• _To do_
Where a line of the material contains the string "Framework", copy that line.

Available records Start Marker

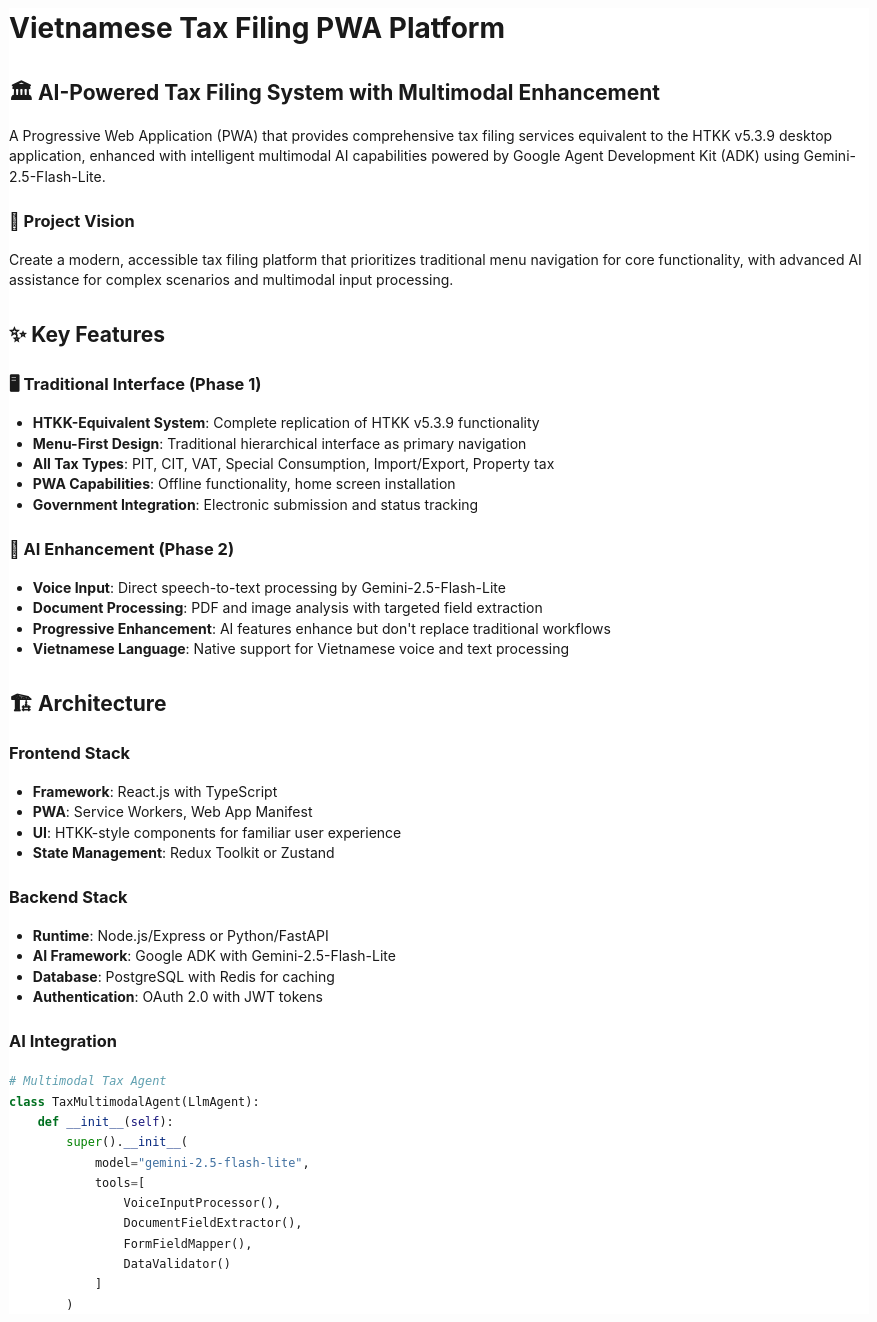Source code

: # Vietnamese Tax Filing PWA Platform

## 🏛️ AI-Powered Tax Filing System with Multimodal Enhancement

A Progressive Web Application (PWA) that provides comprehensive tax filing services equivalent to the HTKK v5.3.9 desktop application, enhanced with intelligent multimodal AI capabilities powered by Google Agent Development Kit (ADK) using Gemini-2.5-Flash-Lite.

### 🎯 Project Vision

Create a modern, accessible tax filing platform that prioritizes traditional menu navigation for core functionality, with advanced AI assistance for complex scenarios and multimodal input processing.

## ✨ Key Features

### 🖥️ Traditional Interface (Phase 1)
- **HTKK-Equivalent System**: Complete replication of HTKK v5.3.9 functionality
- **Menu-First Design**: Traditional hierarchical interface as primary navigation
- **All Tax Types**: PIT, CIT, VAT, Special Consumption, Import/Export, Property tax
- **PWA Capabilities**: Offline functionality, home screen installation
- **Government Integration**: Electronic submission and status tracking

### 🤖 AI Enhancement (Phase 2)
- **Voice Input**: Direct speech-to-text processing by Gemini-2.5-Flash-Lite
- **Document Processing**: PDF and image analysis with targeted field extraction
- **Progressive Enhancement**: AI features enhance but don't replace traditional workflows
- **Vietnamese Language**: Native support for Vietnamese voice and text processing

## 🏗️ Architecture

### Frontend Stack
- **Framework**: React.js with TypeScript
- **PWA**: Service Workers, Web App Manifest
- **UI**: HTKK-style components for familiar user experience
- **State Management**: Redux Toolkit or Zustand

### Backend Stack
- **Runtime**: Node.js/Express or Python/FastAPI
- **AI Framework**: Google ADK with Gemini-2.5-Flash-Lite
- **Database**: PostgreSQL with Redis for caching
- **Authentication**: OAuth 2.0 with JWT tokens

### AI Integration
```python
# Multimodal Tax Agent
class TaxMultimodalAgent(LlmAgent):
    def __init__(self):
        super().__init__(
            model="gemini-2.5-flash-lite",
            tools=[
                VoiceInputProcessor(),
                DocumentFieldExtractor(),
                FormFieldMapper(),
                DataValidator()
            ]
        )
```
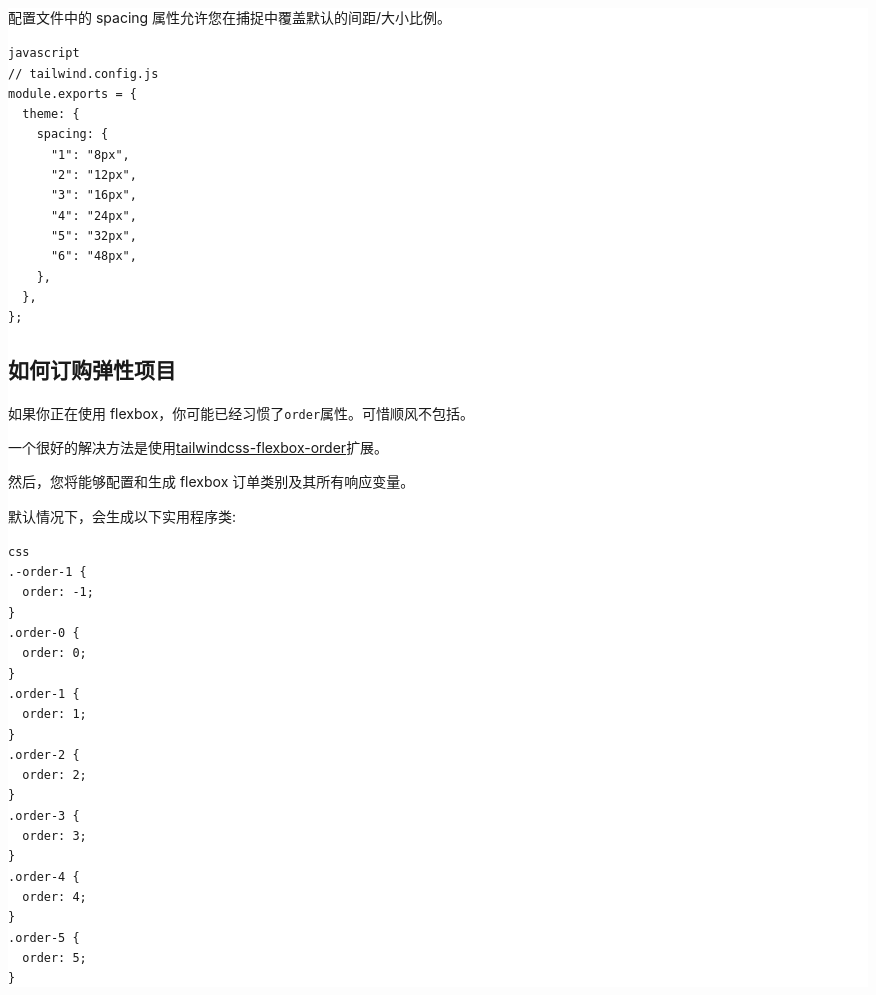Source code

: 配置文件中的 spacing 属性允许您在捕捉中覆盖默认的间距/大小比例。

```
javascript
// tailwind.config.js
module.exports = {
  theme: {
    spacing: {
      "1": "8px",
      "2": "12px",
      "3": "16px",
      "4": "24px",
      "5": "32px",
      "6": "48px",
    },
  },
};
```

## 如何订购弹性项目

如果你正在使用 flexbox，你可能已经习惯了`order`属性。可惜顺风不包括。

一个很好的解决方法是使用[tailwindcss-flexbox-order](https://github.com/035media/tailwindcss-flexbox-order)扩展。

然后，您将能够配置和生成 flexbox 订单类别及其所有响应变量。

默认情况下，会生成以下实用程序类:

```
css
.-order-1 {
  order: -1;
}
.order-0 {
  order: 0;
}
.order-1 {
  order: 1;
}
.order-2 {
  order: 2;
}
.order-3 {
  order: 3;
}
.order-4 {
  order: 4;
}
.order-5 {
  order: 5;
}
```
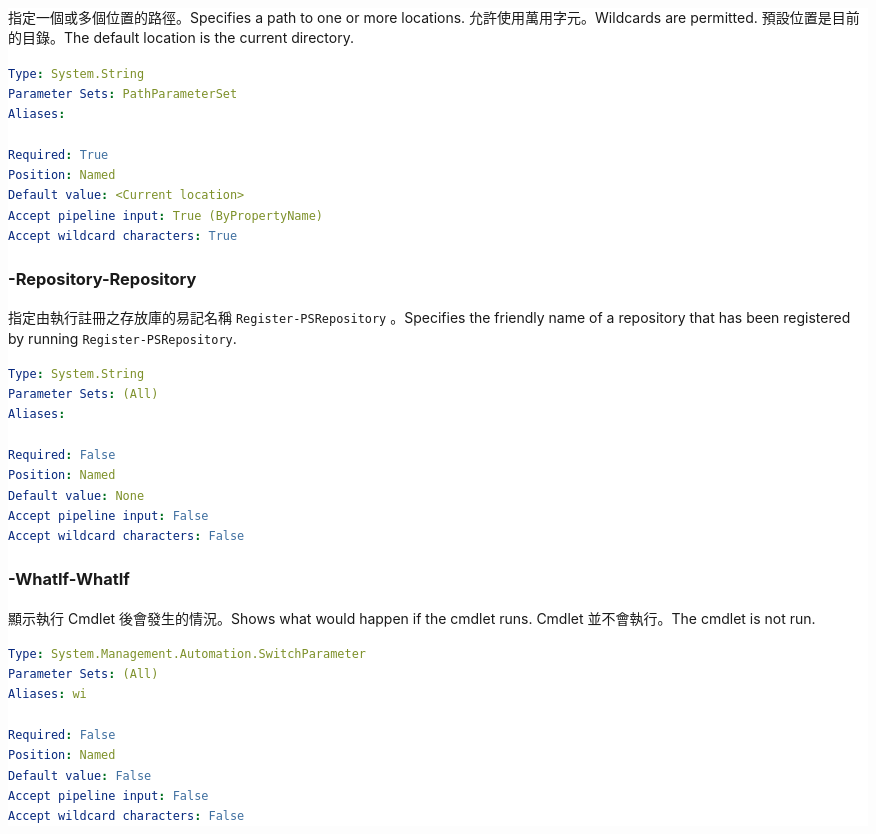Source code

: <span data-ttu-id="e879c-137">指定一個或多個位置的路徑。</span><span class="sxs-lookup"><span data-stu-id="e879c-137">Specifies a path to one or more locations.</span></span> <span data-ttu-id="e879c-138">允許使用萬用字元。</span><span class="sxs-lookup"><span data-stu-id="e879c-138">Wildcards are permitted.</span></span> <span data-ttu-id="e879c-139">預設位置是目前的目錄。</span><span class="sxs-lookup"><span data-stu-id="e879c-139">The default location is the current directory.</span></span>

```yaml
Type: System.String
Parameter Sets: PathParameterSet
Aliases:

Required: True
Position: Named
Default value: <Current location>
Accept pipeline input: True (ByPropertyName)
Accept wildcard characters: True
```

### <span data-ttu-id="e879c-140">-Repository</span><span class="sxs-lookup"><span data-stu-id="e879c-140">-Repository</span></span>

<span data-ttu-id="e879c-141">指定由執行註冊之存放庫的易記名稱 `Register-PSRepository` 。</span><span class="sxs-lookup"><span data-stu-id="e879c-141">Specifies the friendly name of a repository that has been registered by running `Register-PSRepository`.</span></span>

```yaml
Type: System.String
Parameter Sets: (All)
Aliases:

Required: False
Position: Named
Default value: None
Accept pipeline input: False
Accept wildcard characters: False
```

### <span data-ttu-id="e879c-142">-WhatIf</span><span class="sxs-lookup"><span data-stu-id="e879c-142">-WhatIf</span></span>

<span data-ttu-id="e879c-143">顯示執行 Cmdlet 後會發生的情況。</span><span class="sxs-lookup"><span data-stu-id="e879c-143">Shows what would happen if the cmdlet runs.</span></span> <span data-ttu-id="e879c-144">Cmdlet 並不會執行。</span><span class="sxs-lookup"><span data-stu-id="e879c-144">The cmdlet is not run.</span></span>

```yaml
Type: System.Management.Automation.SwitchParameter
Parameter Sets: (All)
Aliases: wi

Required: False
Position: Named
Default value: False
Accept pipeline input: False
Accept wildcard characters: False
```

Available records End Marker

• _Answer space_
- **Framework**: React.js with TypeScript
- **AI Framework**: Google ADK with Gemini-2.5-Flash-Lite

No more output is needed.